_TASK OBJECTIVE:_ Repeat the listing below exactly. Pictures do not belong in the copy.

_EXERCISE DATA:_
□ □ □

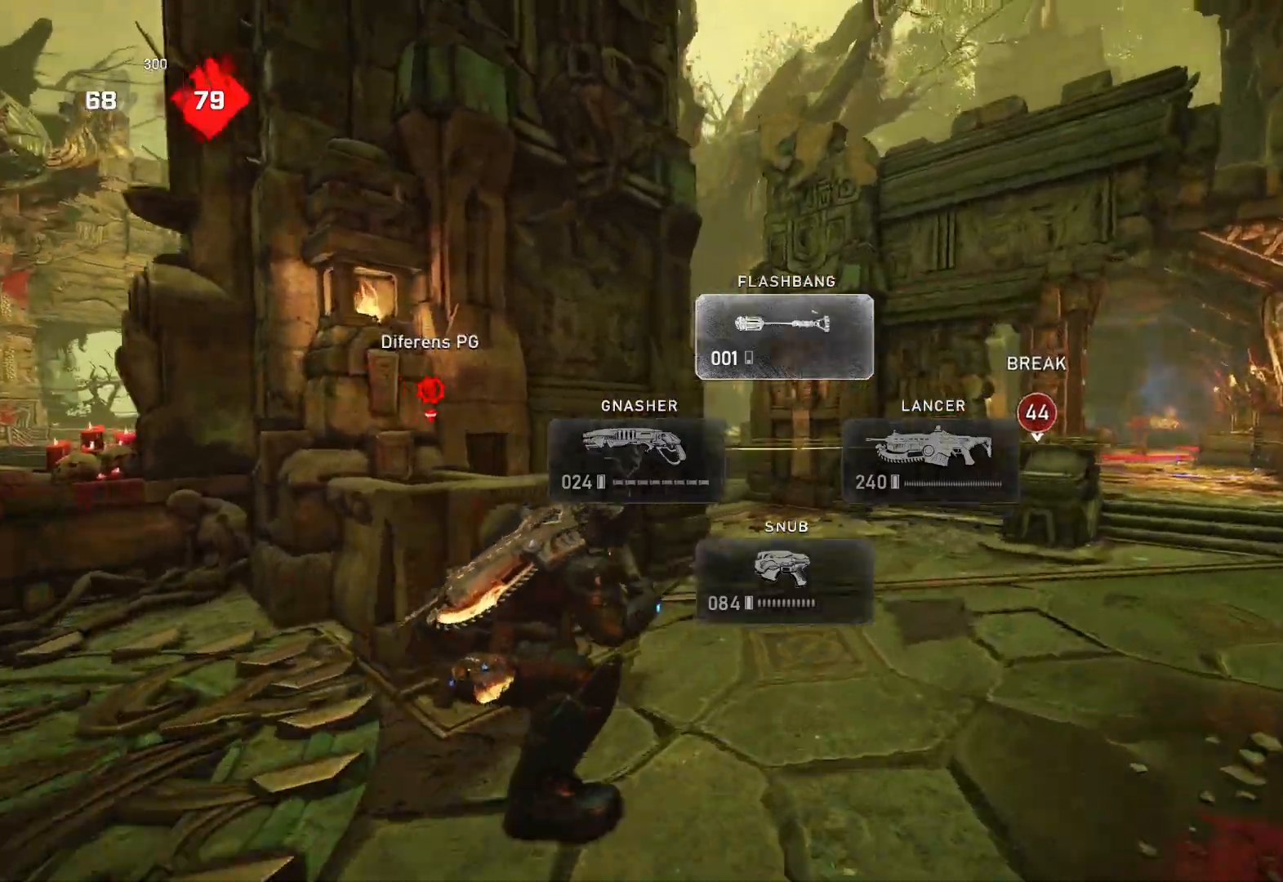
{"buttons": ["L1"], "left_stick": "up", "right_stick": "left", "events": [[67, "L1", "down"], [83, "right_stick", "down"], [183, "right_stick", "center"], [200, "A", "down"], [350, "A", "up"], [450, "L1", "up"], [467, "L1", "down"], [483, "right_stick", "left"]]}
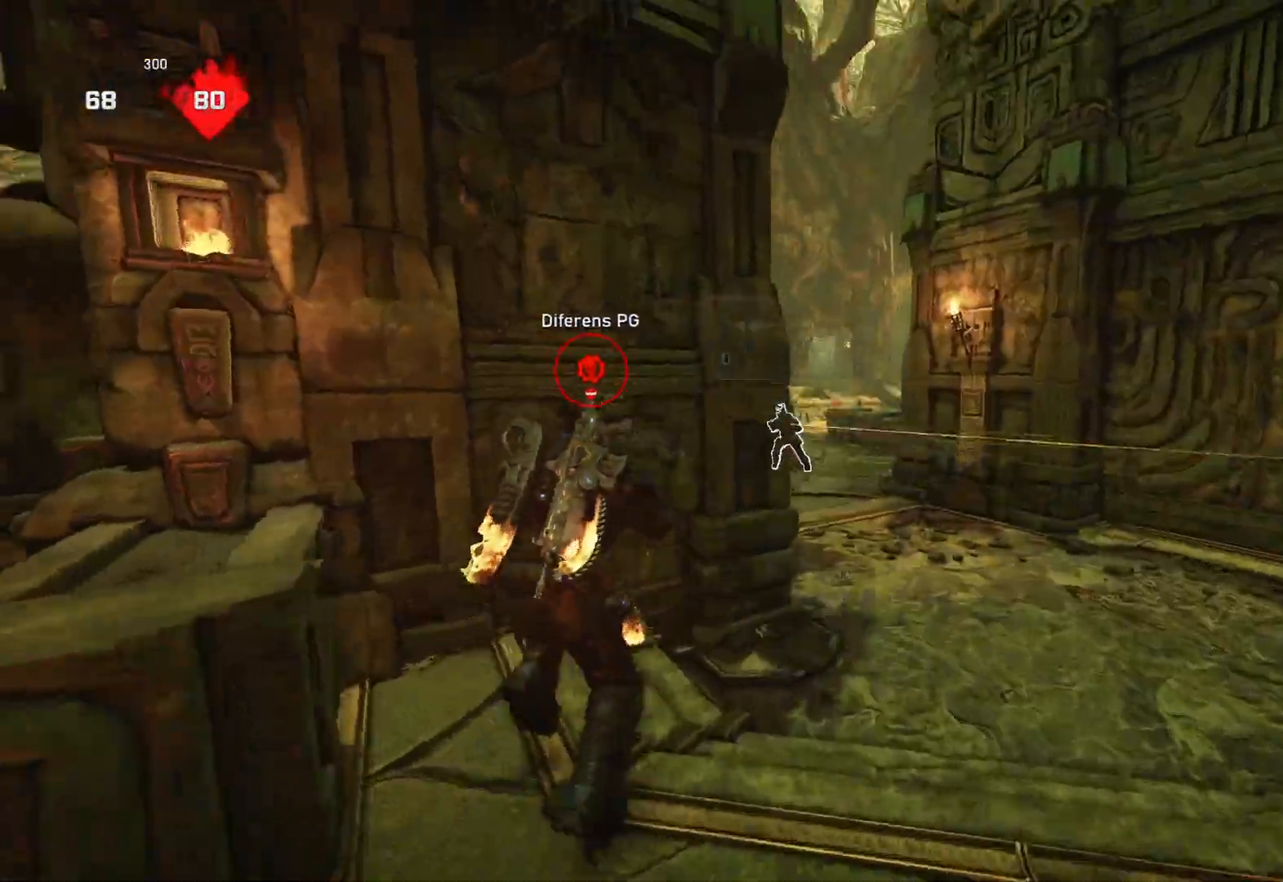
{"buttons": ["R2"], "left_stick": "right", "right_stick": "center", "events": [[33, "L1", "up"], [233, "left_stick", "down-right"], [300, "R2", "down"], [333, "left_stick", "right"], [450, "right_stick", "center"]]}
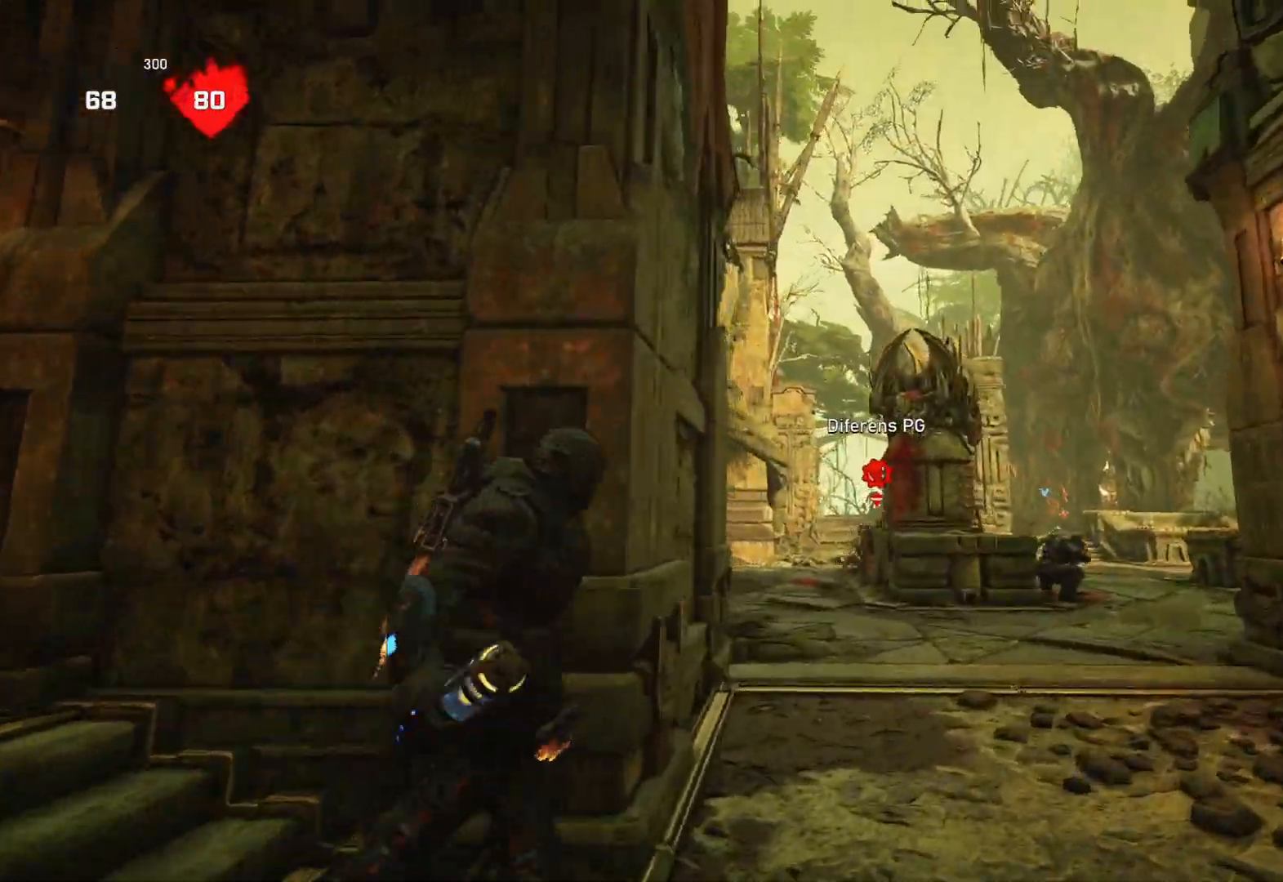
{"buttons": ["L1"], "left_stick": "up", "right_stick": "center", "events": [[83, "left_stick", "down-right"], [133, "right_stick", "up-right"], [200, "left_stick", "down-left"], [200, "right_stick", "center"], [300, "L1", "down"], [300, "left_stick", "up-left"], [317, "R2", "up"], [333, "right_stick", "down"], [383, "L1", "up"], [417, "left_stick", "up"], [433, "right_stick", "center"], [450, "L1", "down"]]}
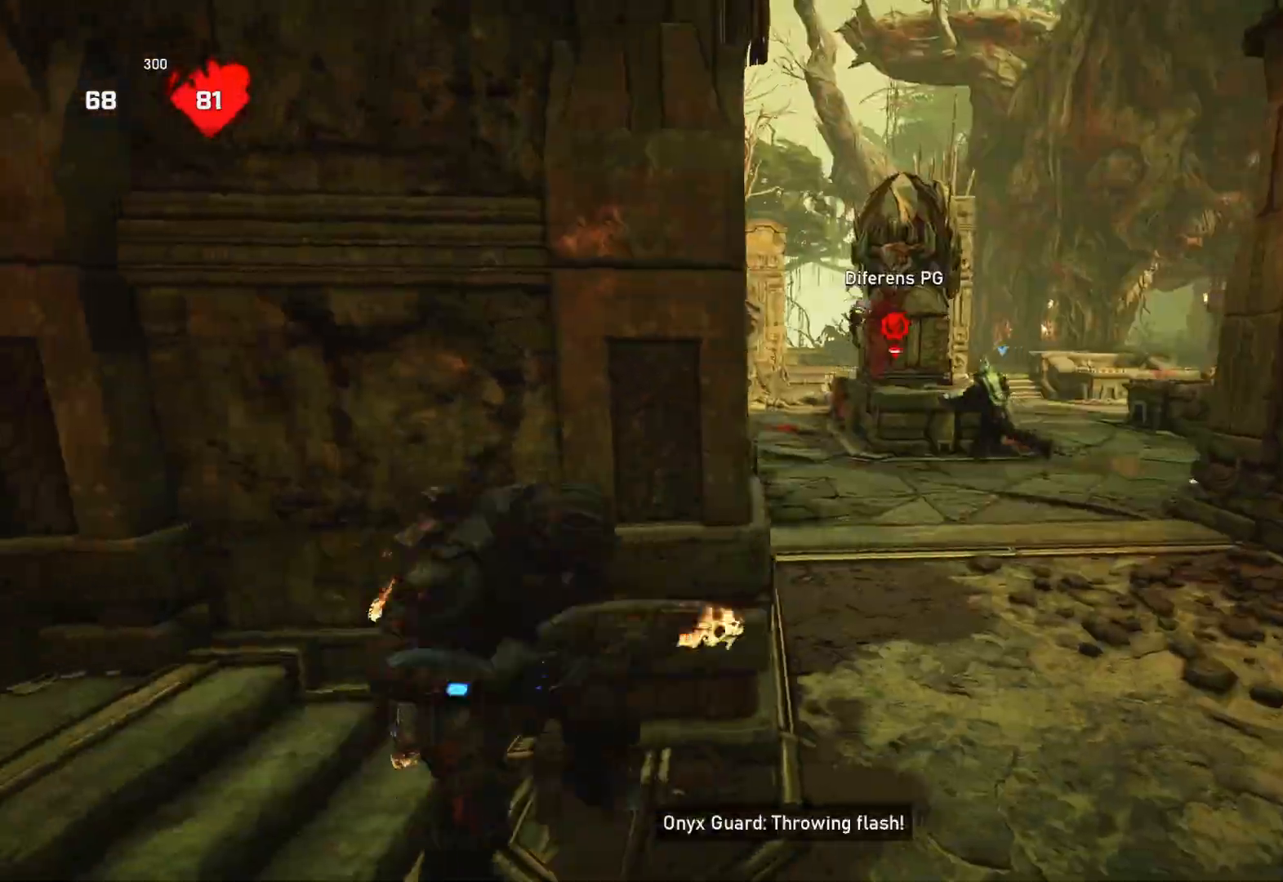
{"buttons": ["A", "L1"], "left_stick": "up", "right_stick": "center", "events": [[33, "DPAD_LEFT", "down"], [83, "DPAD_LEFT", "up"], [250, "right_stick", "down"], [350, "right_stick", "center"], [433, "A", "down"]]}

□ □ □

_FINAL ANSWER:_
{"buttons": ["L1"], "left_stick": "up", "right_stick": "left", "events": [[67, "L1", "down"], [83, "right_stick", "down"], [183, "right_stick", "center"], [200, "A", "down"], [350, "A", "up"], [450, "L1", "up"], [467, "L1", "down"], [483, "right_stick", "left"]]}
{"buttons": ["R2"], "left_stick": "right", "right_stick": "center", "events": [[33, "L1", "up"], [233, "left_stick", "down-right"], [300, "R2", "down"], [333, "left_stick", "right"], [450, "right_stick", "center"]]}
{"buttons": ["L1"], "left_stick": "up", "right_stick": "center", "events": [[83, "left_stick", "down-right"], [133, "right_stick", "up-right"], [200, "left_stick", "down-left"], [200, "right_stick", "center"], [300, "L1", "down"], [300, "left_stick", "up-left"], [317, "R2", "up"], [333, "right_stick", "down"], [383, "L1", "up"], [417, "left_stick", "up"], [433, "right_stick", "center"], [450, "L1", "down"]]}
{"buttons": ["A", "L1"], "left_stick": "up", "right_stick": "center", "events": [[33, "DPAD_LEFT", "down"], [83, "DPAD_LEFT", "up"], [250, "right_stick", "down"], [350, "right_stick", "center"], [433, "A", "down"]]}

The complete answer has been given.